The legal tussle continues between Taylor Swift and Robert Kloetzly, owner of the Costa Mesa, Calif.-based t-shirt and accessories line Lucky 13, who last year filed suit against the singer and her companies claiming that Swift’s merchandise bearing the phrase “Lucky 13” infringed on its trademark.

Earlier this year, Lucky 13 sent Swift discovery requests, including photos of her body in revealing clothes, to show that her grown-up image overlaps with its own customer base. The company also requested that Swift make a formal deposition stating whether or not she knew about the existing Lucky 13 trademark. Swift’s attorneys on Monday filed a motion asking for a protection order from further requests.

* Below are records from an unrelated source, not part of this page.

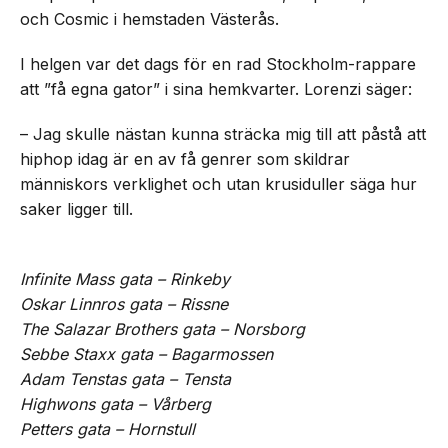
och Cosmic i hemstaden Västerås.
I helgen var det dags för en rad Stockholm-rappare
att ”få egna gator” i sina hemkvarter. Lorenzi säger:
– Jag skulle nästan kunna sträcka mig till att påstå att
hiphop idag är en av få genrer som skildrar
människors verklighet och utan krusiduller säga hur
saker ligger till.
Infinite Mass gata – Rinkeby
Oskar Linnros gata – Rissne
The Salazar Brothers gata – Norsborg
Sebbe Staxx gata – Bagarmossen
Adam Tenstas gata – Tensta
Highwons gata – Vårberg
Petters gata – Hornstull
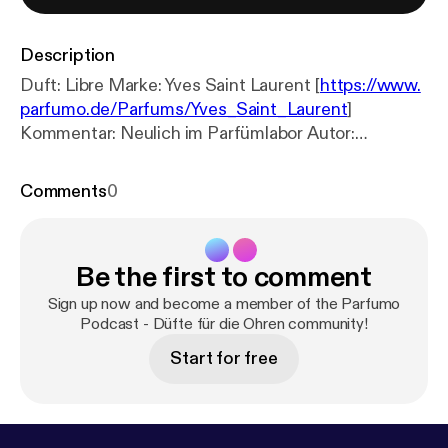
Description
Duft: Libre Marke: Yves Saint Laurent [
https://www.
parfumo.de/Parfums/Yves_Saint_Laurent
]
Kommentar: Neulich im Parfümlabor Autor:
Flaconesse [
https://www.parfumo.de/Benutzer/Fla
conesse
] Link:
https://www.parfumo.de/Parfums/Yv
Comments
0
es_Saint_Laurent/libre-eau-de-parfum/rezensione
n/121278
[
https://www.parfumo.de/Parfums/Yves_
Saint_Laurent/libre-eau-de-parfum/rezensionen/12
Be the first to comment
1278
] ---------------------------------------- Idee,
Konzept & Redaktion: Steffen Wrede Sprecher:
Sign up now and become a member of the Parfumo
Björn Roth, Merle Finck-Stoltenberg Sounddesign
Podcast - Düfte für die Ohren community!
& Schnitt: Wiebke Köplin & Hagen Kreter ------------
Start for free
---------------------------- www.parfumo.de
www.podcastplattform.de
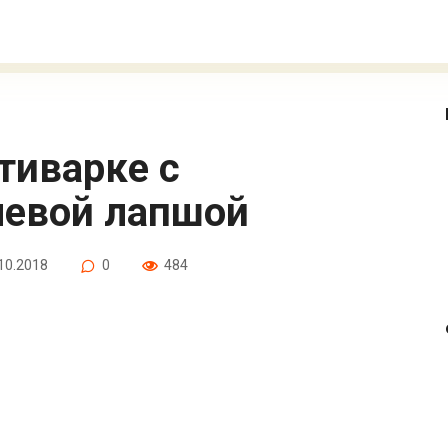
невой лапшой
10.2018
0
484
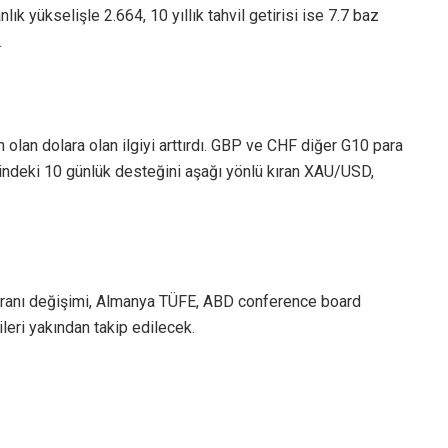
nlık yükselişle 2.664, 10 yıllık tahvil getirisi ise 7.7 baz
.
olan dolara olan ilgiyi arttırdı. GBP ve CHF diğer G10 para
esindeki 10 günlük desteğini aşağı yönlü kıran XAU/USD,
ranı değişimi, Almanya TÜFE, ABD conference board
leri yakından takip edilecek.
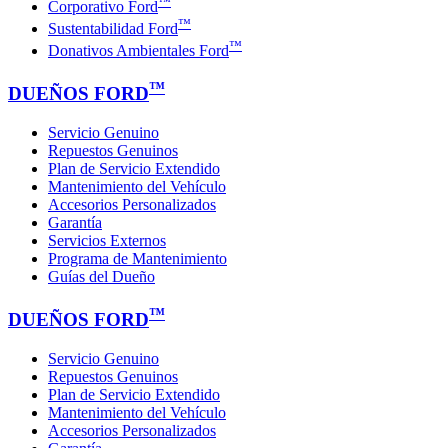
™
Corporativo Ford
™
Sustentabilidad Ford
™
Donativos Ambientales Ford
™
DUEÑOS FORD
Servicio Genuino
Repuestos Genuinos
Plan de Servicio Extendido
Mantenimiento del Vehículo
Accesorios Personalizados
Garantía
Servicios Externos
Programa de Mantenimiento
Guías del Dueño
™
DUEÑOS FORD
Servicio Genuino
Repuestos Genuinos
Plan de Servicio Extendido
Mantenimiento del Vehículo
Accesorios Personalizados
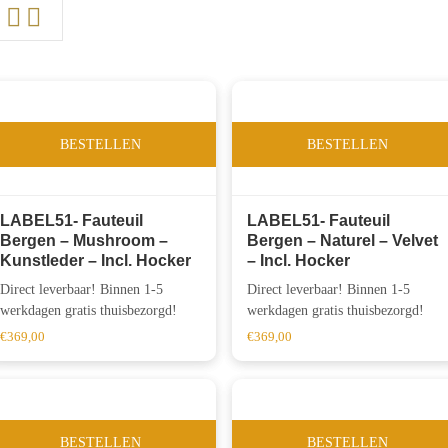
BESTELLEN
BESTELLEN
LABEL51- Fauteuil
LABEL51- Fauteuil
Bergen – Mushroom –
Bergen – Naturel – Velvet
Kunstleder – Incl. Hocker
– Incl. Hocker
Direct leverbaar! Binnen 1-5
Direct leverbaar! Binnen 1-5
werkdagen gratis thuisbezorgd!
werkdagen gratis thuisbezorgd!
€
369,00
€
369,00
BESTELLEN
BESTELLEN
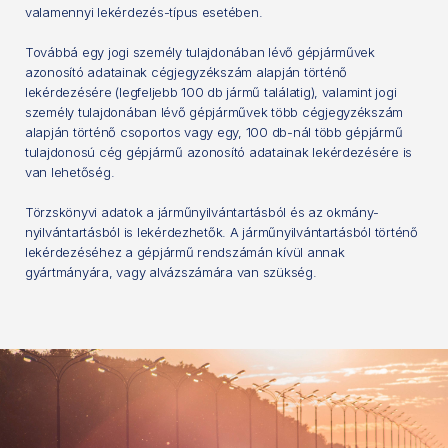
valamennyi lekérdezés-típus esetében.
Továbbá egy jogi személy tulajdonában lévő gépjárművek
azonosító adatainak cégjegyzékszám alapján történő
lekérdezésére (legfeljebb 100 db jármű találatig), valamint jogi
személy tulajdonában lévő gépjárművek több cégjegyzékszám
alapján történő csoportos vagy egy, 100 db-nál több gépjármű
tulajdonosú cég gépjármű azonosító adatainak lekérdezésére is
van lehetőség.
Törzskönyvi adatok a járműnyilvántartásból és az okmány-
nyilvántartásból is lekérdezhetők. A járműnyilvántartásból történő
lekérdezéséhez a gépjármű rendszámán kívül annak
gyártmányára, vagy alvázszámára van szükség.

Lucky 13’s attorney Gary Rinkerman told WWD, “Our position is that [Swift] is a properly named party, is portrayed as being fully in control of her businesses, is keenly aware of her own trademark claims,  and has received the deposition notice properly within the discovery period for the case – after her organization was ordered by the Court to provide discovery responses they withheld.”

The original suit petitioned for Swift’s profits from the “Lucky 13” emblazoned t-shirt and greeting cards, as well as damages that Rinkerman says “keep rising as the costs mount and the effects of the infringement continue.” He called Kloetzly “a dedicated artist and businessman who built his brand from scratch. The fact that Ms. Swift and her organizations feel like the brand suits them does not give them a right to appropriate it and then ignore the consequences.”

Request for comment from Swift’s camp were not immediately returned, although Swift reportedly is seeking a protective order against Kloetzly. The two parties are scheduled to go to trial in the California District Court in November.